They say the Devil comes in many disguises. Some choose to see him as a serpent, some as a man, and some as a hoof-footed, ram-horned hell beast with a bad case of sunburn. But regardless of your theological beliefs (or absence of them), we bet you’ve never pictured Old Nick quite like this before.
Those happening across this surreal spot on southern Serbia’s Radan Mountain could easily be forgiven for thinking they’d stumbled into some netherworld dimension or other, given the bizarre appearance of these towering orange tentacles bursting from the ground. On second glance, they might also notice that several of these protrusions come complete with black caps at their apex – smoky black boulders of varying shapes and sizes which are the result of volcanic activity stretching back thousands, if not millions of years ago.
But these 202 top-hatted turrets, worn into twisted forms by the weather and winds of the region, aren’t all Devil’s Town has to tempt us into visiting. Even more intriguing (and rarer still) are the two springs which trickle inconspicuously alongside these mystically entitled ‘earth pyramids’ – one containing water so high in minerals it’s a wonder Popeye hasn’t upped sticks to the area, and another so acidic it would make the blood of H R Giger’s finest creations seem insipid. The properties of these waters even cause their waters to run red, adding even more heft to the weird and wonderful weight of the site.

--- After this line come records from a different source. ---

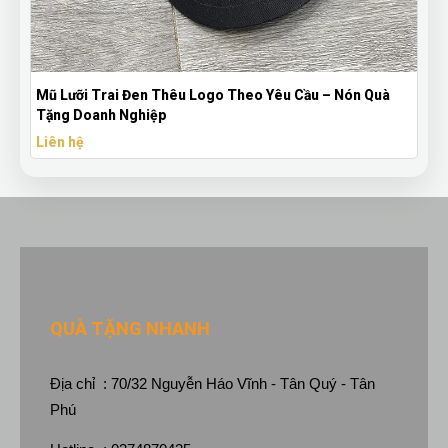
Mũ Lưỡi Trai Đen Thêu Logo Theo Yêu Cầu – Nón Quà
Tặng Doanh Nghiệp
Liên hệ
QUÀ TẶNG NHANH
Địa chỉ : 70/32 Nguyễn Háo Vĩnh - Tân Quý - Tân
Phú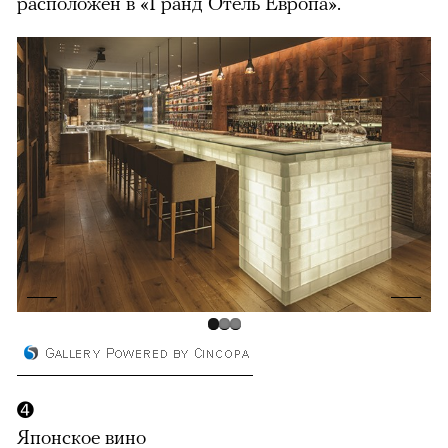
расположен в «Гранд Отель Европа».
можно через
00:00
/
00:00
➍
Японское вино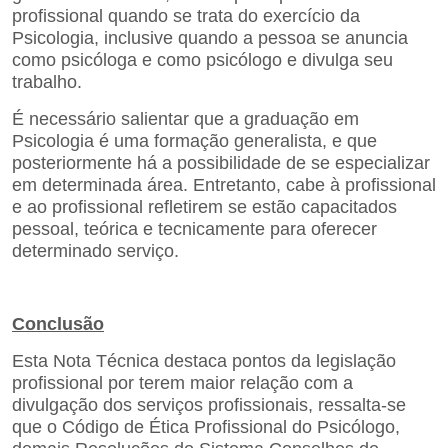
profissional quando se trata do exercício da
Psicologia, inclusive quando a pessoa se anuncia
como psicóloga e como psicólogo e divulga seu
trabalho.
É necessário salientar que a graduação em
Psicologia é uma formação generalista, e que
posteriormente há a possibilidade de se especializar
em determinada área. Entretanto, cabe à profissional
e ao profissional refletirem se estão capacitados
pessoal, teórica e tecnicamente para oferecer
determinado serviço.
Conclusão
Esta Nota Técnica destaca pontos da legislação
profissional por terem maior relação com a
divulgação dos serviços profissionais, ressalta-se
que o Código de Ética Profissional do Psicólogo,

Various legends endure about the true nature of these all-natural phenomena and, perhaps unsurprisingly, most place Mephistopheles and his minions front and centre of the story. Some have theorised that the rock stacks’ fluctuating sizes represent the power plays of demons fighting each other in the depths below, while others insist the pillars represent a wedding party, frozen forever in time after crossing paths with Satan himself. Seems the Devil really is in the detail after all.